Text provided:
_ _ _ _ _

Wednesday, November 2, 2022

BIRTHDAYS JUST AREN'T AS EXCITING WHEN YOU'RE OLD

 


Yesterday was my birthday and to be honest, birthdays just aren’t as much fun as they used to be when I was younger. For one thing, most of my gifts and cards poked fun at my advancing age…for which I really didn’t want or need any reminders.

There were the cards that said things like, “I was going to send you a funny card, but at your age, I was afraid you’d pee yourself," or “Aren’t you glad we were young and crazy before cell phones and the Internet, so there was no evidence?”

And then there were the usual corny jokes about the only men in my life being Ben-Gay, Arthur-itis and Charley Horse.

Okay, so maybe those are the only men in my life, but don't rub it in (I'm talking to you, Ben-Gay!).

I also received a few gag gifts. One was a statue of an elderly woman with everything on her body pointing south. She had one hand on her hip and her body wiggled back and forth (kind of like those old-fashioned hula-dancer statues people used to put on their car dashboards). On the base, it said, “Still hot!  But it comes in flashes.”

_ _ _ _ _

Supplied data:
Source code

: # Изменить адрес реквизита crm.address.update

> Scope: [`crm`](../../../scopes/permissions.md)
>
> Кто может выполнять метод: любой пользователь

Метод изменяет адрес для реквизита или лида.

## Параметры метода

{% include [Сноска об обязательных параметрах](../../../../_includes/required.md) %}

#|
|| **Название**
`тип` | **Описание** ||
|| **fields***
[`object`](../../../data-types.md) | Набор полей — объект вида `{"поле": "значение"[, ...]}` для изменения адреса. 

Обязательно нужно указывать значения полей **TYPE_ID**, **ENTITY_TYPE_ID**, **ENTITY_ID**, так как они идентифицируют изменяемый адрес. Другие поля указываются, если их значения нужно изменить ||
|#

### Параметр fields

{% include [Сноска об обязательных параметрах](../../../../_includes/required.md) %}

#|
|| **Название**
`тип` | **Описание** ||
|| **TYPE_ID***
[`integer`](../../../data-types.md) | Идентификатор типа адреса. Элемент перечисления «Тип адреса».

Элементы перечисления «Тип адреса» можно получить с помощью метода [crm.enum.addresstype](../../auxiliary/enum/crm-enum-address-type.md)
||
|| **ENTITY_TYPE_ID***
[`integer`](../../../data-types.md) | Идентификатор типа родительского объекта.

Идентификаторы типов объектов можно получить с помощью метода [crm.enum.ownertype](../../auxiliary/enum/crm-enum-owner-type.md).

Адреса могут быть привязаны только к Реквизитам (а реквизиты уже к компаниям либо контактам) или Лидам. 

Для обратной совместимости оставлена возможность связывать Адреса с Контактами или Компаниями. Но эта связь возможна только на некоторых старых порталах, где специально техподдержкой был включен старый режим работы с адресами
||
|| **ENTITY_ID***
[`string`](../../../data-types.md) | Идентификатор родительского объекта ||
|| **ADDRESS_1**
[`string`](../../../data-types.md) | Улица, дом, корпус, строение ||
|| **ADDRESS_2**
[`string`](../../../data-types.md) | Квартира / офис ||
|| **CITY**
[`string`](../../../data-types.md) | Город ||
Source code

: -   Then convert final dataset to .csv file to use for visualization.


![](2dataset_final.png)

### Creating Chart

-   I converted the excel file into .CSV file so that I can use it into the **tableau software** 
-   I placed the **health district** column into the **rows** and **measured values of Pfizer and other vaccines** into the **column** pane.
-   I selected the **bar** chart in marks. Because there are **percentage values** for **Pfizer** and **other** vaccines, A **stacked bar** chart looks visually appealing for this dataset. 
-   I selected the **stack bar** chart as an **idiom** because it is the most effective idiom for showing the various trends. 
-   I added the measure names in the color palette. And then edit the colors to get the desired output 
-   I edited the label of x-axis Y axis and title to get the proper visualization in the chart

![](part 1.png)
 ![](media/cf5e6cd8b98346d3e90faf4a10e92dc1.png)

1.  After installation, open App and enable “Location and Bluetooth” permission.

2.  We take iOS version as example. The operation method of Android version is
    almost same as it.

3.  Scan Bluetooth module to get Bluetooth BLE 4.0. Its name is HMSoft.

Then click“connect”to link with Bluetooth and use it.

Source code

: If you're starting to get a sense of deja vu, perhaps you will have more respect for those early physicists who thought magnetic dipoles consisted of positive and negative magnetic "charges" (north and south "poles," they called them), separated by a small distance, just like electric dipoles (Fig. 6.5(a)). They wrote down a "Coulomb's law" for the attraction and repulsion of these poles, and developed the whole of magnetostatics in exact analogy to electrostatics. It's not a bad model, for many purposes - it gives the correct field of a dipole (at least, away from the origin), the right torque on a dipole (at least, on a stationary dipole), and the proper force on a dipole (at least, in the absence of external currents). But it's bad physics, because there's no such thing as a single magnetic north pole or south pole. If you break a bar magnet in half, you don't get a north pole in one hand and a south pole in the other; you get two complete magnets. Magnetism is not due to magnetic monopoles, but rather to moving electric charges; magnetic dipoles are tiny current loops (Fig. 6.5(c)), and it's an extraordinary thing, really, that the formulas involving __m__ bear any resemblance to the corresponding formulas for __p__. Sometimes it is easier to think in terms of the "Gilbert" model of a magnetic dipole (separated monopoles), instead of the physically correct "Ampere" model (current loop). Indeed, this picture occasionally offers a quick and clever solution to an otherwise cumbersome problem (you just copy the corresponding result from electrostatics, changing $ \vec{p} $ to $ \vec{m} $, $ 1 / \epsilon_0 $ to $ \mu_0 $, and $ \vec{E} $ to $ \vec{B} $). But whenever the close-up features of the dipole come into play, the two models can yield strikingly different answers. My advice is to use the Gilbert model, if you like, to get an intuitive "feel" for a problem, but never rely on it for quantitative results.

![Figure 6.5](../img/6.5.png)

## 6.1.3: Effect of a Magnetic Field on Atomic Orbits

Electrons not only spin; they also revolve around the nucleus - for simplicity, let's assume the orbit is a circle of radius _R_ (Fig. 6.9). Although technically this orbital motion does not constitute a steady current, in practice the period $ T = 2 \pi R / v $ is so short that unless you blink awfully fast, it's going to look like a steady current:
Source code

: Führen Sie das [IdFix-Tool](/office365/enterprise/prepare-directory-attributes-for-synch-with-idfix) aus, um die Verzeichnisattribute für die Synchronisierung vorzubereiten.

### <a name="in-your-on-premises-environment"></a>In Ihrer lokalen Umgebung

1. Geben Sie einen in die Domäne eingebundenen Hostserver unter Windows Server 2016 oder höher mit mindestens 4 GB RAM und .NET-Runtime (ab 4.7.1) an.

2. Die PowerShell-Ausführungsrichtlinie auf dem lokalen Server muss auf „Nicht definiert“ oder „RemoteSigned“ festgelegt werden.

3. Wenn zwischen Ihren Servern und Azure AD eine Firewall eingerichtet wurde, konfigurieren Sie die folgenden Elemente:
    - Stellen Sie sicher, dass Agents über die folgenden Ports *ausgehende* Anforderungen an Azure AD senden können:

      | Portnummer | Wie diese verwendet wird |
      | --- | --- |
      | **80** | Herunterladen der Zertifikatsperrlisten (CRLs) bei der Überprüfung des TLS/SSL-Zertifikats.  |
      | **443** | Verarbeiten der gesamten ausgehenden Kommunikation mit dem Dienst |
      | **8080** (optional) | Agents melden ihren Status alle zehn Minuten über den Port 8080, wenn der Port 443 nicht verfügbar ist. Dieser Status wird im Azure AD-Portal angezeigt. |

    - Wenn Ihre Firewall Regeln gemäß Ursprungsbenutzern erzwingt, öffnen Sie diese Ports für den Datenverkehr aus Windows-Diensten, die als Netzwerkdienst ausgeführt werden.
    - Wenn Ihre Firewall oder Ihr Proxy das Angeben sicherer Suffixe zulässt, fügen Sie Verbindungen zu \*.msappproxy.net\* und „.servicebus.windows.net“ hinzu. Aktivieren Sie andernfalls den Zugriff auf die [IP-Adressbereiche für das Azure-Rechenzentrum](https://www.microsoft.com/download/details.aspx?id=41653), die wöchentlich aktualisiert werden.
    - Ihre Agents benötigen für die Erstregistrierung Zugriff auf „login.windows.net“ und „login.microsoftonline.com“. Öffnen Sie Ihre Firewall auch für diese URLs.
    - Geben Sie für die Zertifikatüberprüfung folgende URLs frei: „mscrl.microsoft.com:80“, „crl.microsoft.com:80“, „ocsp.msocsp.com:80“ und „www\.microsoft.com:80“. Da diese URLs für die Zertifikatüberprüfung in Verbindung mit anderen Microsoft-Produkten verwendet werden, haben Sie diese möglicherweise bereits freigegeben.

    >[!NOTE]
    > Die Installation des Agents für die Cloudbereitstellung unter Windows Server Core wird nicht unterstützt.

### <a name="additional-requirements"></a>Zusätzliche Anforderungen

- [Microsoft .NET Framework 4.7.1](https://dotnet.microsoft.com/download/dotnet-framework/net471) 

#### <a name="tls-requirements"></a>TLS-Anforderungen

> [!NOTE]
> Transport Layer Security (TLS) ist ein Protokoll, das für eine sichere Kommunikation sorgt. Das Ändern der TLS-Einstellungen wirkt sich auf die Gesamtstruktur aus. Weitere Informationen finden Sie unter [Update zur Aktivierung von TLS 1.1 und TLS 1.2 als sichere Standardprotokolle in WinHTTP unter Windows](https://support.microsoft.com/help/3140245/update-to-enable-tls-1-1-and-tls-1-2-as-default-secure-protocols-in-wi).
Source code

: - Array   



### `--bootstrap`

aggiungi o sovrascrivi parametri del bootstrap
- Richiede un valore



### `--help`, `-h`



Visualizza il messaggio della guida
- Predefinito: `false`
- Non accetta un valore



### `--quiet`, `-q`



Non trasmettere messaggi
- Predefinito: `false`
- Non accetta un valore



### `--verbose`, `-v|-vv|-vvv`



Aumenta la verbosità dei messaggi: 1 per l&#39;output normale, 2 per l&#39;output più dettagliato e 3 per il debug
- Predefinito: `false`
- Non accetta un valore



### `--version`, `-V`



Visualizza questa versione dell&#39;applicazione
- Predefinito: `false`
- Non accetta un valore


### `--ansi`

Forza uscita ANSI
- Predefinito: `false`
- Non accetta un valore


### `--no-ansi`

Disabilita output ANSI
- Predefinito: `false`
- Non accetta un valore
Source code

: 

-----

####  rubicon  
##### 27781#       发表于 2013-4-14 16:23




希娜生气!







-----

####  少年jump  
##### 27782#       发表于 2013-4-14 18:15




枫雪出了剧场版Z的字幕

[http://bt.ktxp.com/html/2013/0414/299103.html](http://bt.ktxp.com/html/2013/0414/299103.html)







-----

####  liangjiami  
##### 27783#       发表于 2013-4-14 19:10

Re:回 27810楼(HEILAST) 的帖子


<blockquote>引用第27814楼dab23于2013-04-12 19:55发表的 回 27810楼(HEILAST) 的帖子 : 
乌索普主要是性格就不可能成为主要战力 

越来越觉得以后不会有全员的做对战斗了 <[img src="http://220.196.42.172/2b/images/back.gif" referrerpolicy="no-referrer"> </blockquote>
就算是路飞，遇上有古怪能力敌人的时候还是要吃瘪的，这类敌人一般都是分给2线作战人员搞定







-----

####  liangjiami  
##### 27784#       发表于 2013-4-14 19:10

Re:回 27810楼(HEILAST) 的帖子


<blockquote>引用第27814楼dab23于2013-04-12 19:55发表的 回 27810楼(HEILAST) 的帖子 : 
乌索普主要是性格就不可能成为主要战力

_ _ _ _ _

Task:
Answer these questions about the birthday post, one per line:
(a) What did most of the writer's gifts and cards poke fun at?
(b) Which three names appear in the joke about the only men in the writer's life?
(c) What is written on the base of the statue?

Your response:
(a) The writer's advancing age.
(b) Ben-Gay, Arthur-itis and Charley Horse.
(c) "Still hot! But it comes in flashes."